Второй аспект — это референсная база. По сути, мы создаем оцифрованный гистологический архив с удобным поиском и понятным доступом к данным. Вся разработка новых методик лечения рака строится на статистике. Когда данных достаточно, появляется база для новых препаратов и технологий.
Где вы находили первых компетентных специалистов — врачей, программистов? Как выходили на зарубежных экспертов?
Безусловно, с хорошими специалистами в России дефицит. Экспертов-патоморфологов, к которым бы я отправил при необходимости своих родных или друзей, 10 человек на всю страну. Зарубежных специалистов мы подключаем к проекту, отталкиваясь от рекомендаций российских врачей, на некоторых выходим сами. Однако нужно понимать, что патоморфология — это самая близкая к науке отрасль медицины, врачи в этой сфере — прежде всего ученые. Поэтому в сотрудничестве с нами у специалистов есть и профессиональный интерес: посмотреть конкретный случай или статистику.
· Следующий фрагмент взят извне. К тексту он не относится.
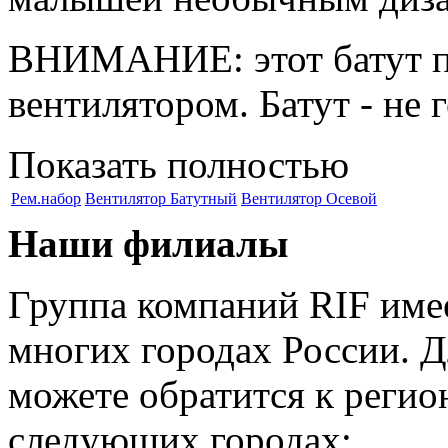
ВНИМАНИЕ: этот батут по
вентилятором. Батут - не 
Показать полностью
Рем.набор
Вентилятор Батутный
Вентилятор Осевой
Наши филиалы
Группа компаний RIF имее
многих городах России. 
можете обратится к регио
следующих городах:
Что касается программистов, так получилось, что в компании сейчас работают люди, с которыми я делал бизнес лет 5-6 назад. Компетентных сотрудников мы находим и через знакомых.
Какие перспективы патоморфологическим исследованиям открываются благодаря IT?
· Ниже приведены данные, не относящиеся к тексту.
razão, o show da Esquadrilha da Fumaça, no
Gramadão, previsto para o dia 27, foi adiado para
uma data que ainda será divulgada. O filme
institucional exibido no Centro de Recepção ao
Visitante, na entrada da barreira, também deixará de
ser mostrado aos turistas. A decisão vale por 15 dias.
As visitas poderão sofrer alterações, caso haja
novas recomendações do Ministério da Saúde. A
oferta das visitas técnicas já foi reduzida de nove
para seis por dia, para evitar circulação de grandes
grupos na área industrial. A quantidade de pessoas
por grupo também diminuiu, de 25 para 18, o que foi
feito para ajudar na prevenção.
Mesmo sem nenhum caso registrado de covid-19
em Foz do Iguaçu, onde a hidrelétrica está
Хотя этот вид диагностики — ключевой для онкозаболеваний, в России ситуация с ним далека от идеальной. В целом в России немного компаний на стыке технологий и медицины. Поэтому для нас главное — как можно скорее внедрить этот продукт, чтобы он приносил пользу людям, чтобы пациент в любом регионе мог обратиться к нужному врачу. Уже сейчас ведем переговоры с региональными онкоцентрами, чтобы у пациентов был выбор — либо ехать в столицу или за границу, либо за условные 3-4 тысячи рублей получить консультацию одного из лучших специалистов в этой области.
Огромные перспективы мы видим в развитии платформы digital pathology. «Большие данные» (big data) в медицине обеспечат качественно новую методологию патодиагностики, которая даст толчок разработкам новых методик лечения. И мы надеемся быть частью этого процесса.